À COMPLÉTER:
a: Dans le texte sur les Lumières, à qui est attribuée la formule « N'avoir que ses égaux pour maîtres » ?
b: Réécrivez sous forme de liste le paragraphe du texte sur les Lumières qui commence par « Mais il n'est pas le seul », en conservant ses idées principales.

Liberté de pensée, mais aussi liberté individuelle. S’affranchir. Désapprendre l’acquiescement, la soumission, l’obéissance passive. Ni esclave, ni serf, ni serviteur, mais citoyen. Terminée, la servitude volontaire. Pleinement citoyen. Libre. Diderot écrit : « Aucun homme n’a reçu de la nature le droit de commander aux autres. »
Dans son Discours sur l’inégalité, Rousseau démontre que la liberté politique est la base de toutes les autres libertés .
Vivre libre ou mourir, va proclamer la Convention nationale !
4e idée forte : l’égalité
Rousseau est, par excellence, l’auteur qui, avec constance, a revendiqué l’égalité politique. Avec lui, l’idée d’égalité politique, sociale et économique s’affirme comme jamais jusqu’alors dans l’histoire de l’humanité.
Mais il n’est pas le seul, comme les anti-Lumières ont tenté de le faire croire pour l’isoler et le marginaliser. La révolution des Lumières, c’est le refus des privilèges. « N’avoir que ses égaux pour maîtres » avait affirmé Montesquieu. « Les hommes naissent égaux en droits » proclame la Déclaration de 1789. Tout être humain est pourvu de la même dignité, quels que soient sa couleur, sa croyance, son sexe, sa langue, son degré d’éducation, son niveau social.

LIGNES DE DONNÉES:
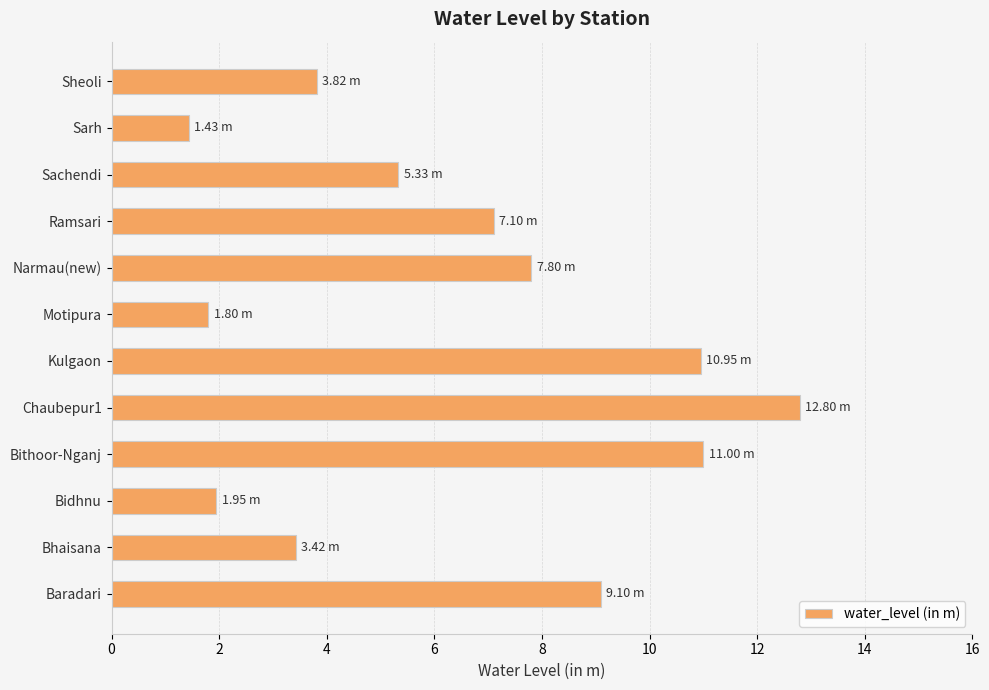

Which label corresponds to the smallest value in the chart?

Sarh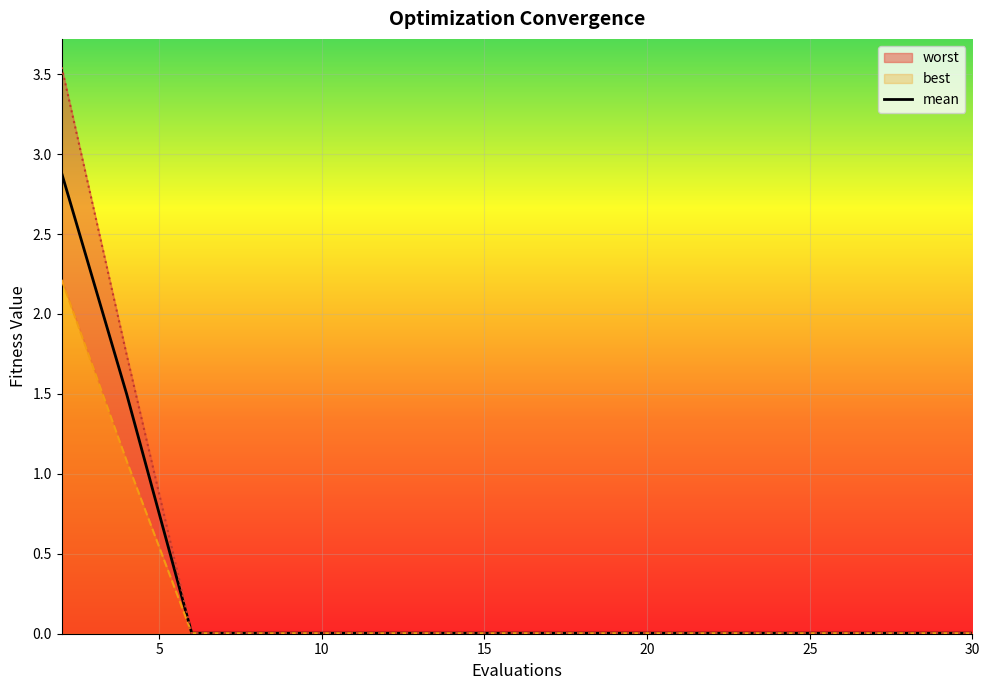

Reading right to left, transcribe all the data shown in this chart.

mean: 30=0.0	28=0.0	27=0.0	25=0.0	23=0.0	21=0.0	19=0.0	17=0.0	16=0.0	14=0.0	12=0.0	10=0.0	8=0.0	6=0.0	4=1.5	2=2.9
best: 30=0.0	28=0.0	27=0.0	25=0.0	23=0.0	21=0.0	19=0.0	17=0.0	16=0.0	14=0.0	12=0.0	10=0.0	8=0.0	6=0.0	4=1.1	2=2.2
worst: 30=0.0	28=0.0	27=0.0	25=0.0	23=0.0	21=0.0	19=0.0	17=0.0	16=0.0	14=0.0	12=0.0	10=0.0	8=0.0	6=0.0	4=1.7	2=3.5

CORRIGÉ DE L'EXERCICE:
a: À Montesquieu.

b:
- Rousseau n'est pas le seul défenseur de l'égalité, contrairement à ce qu'ont voulu faire croire les anti-Lumières pour l'isoler.
- La révolution des Lumières refuse les privilèges.
- Montesquieu affirmait : « N'avoir que ses égaux pour maîtres ».
- La Déclaration de 1789 proclame : « Les hommes naissent égaux en droits ».
- Tout être humain possède la même dignité, quels que soient sa couleur, sa croyance, son sexe, sa langue, son éducation ou son niveau social.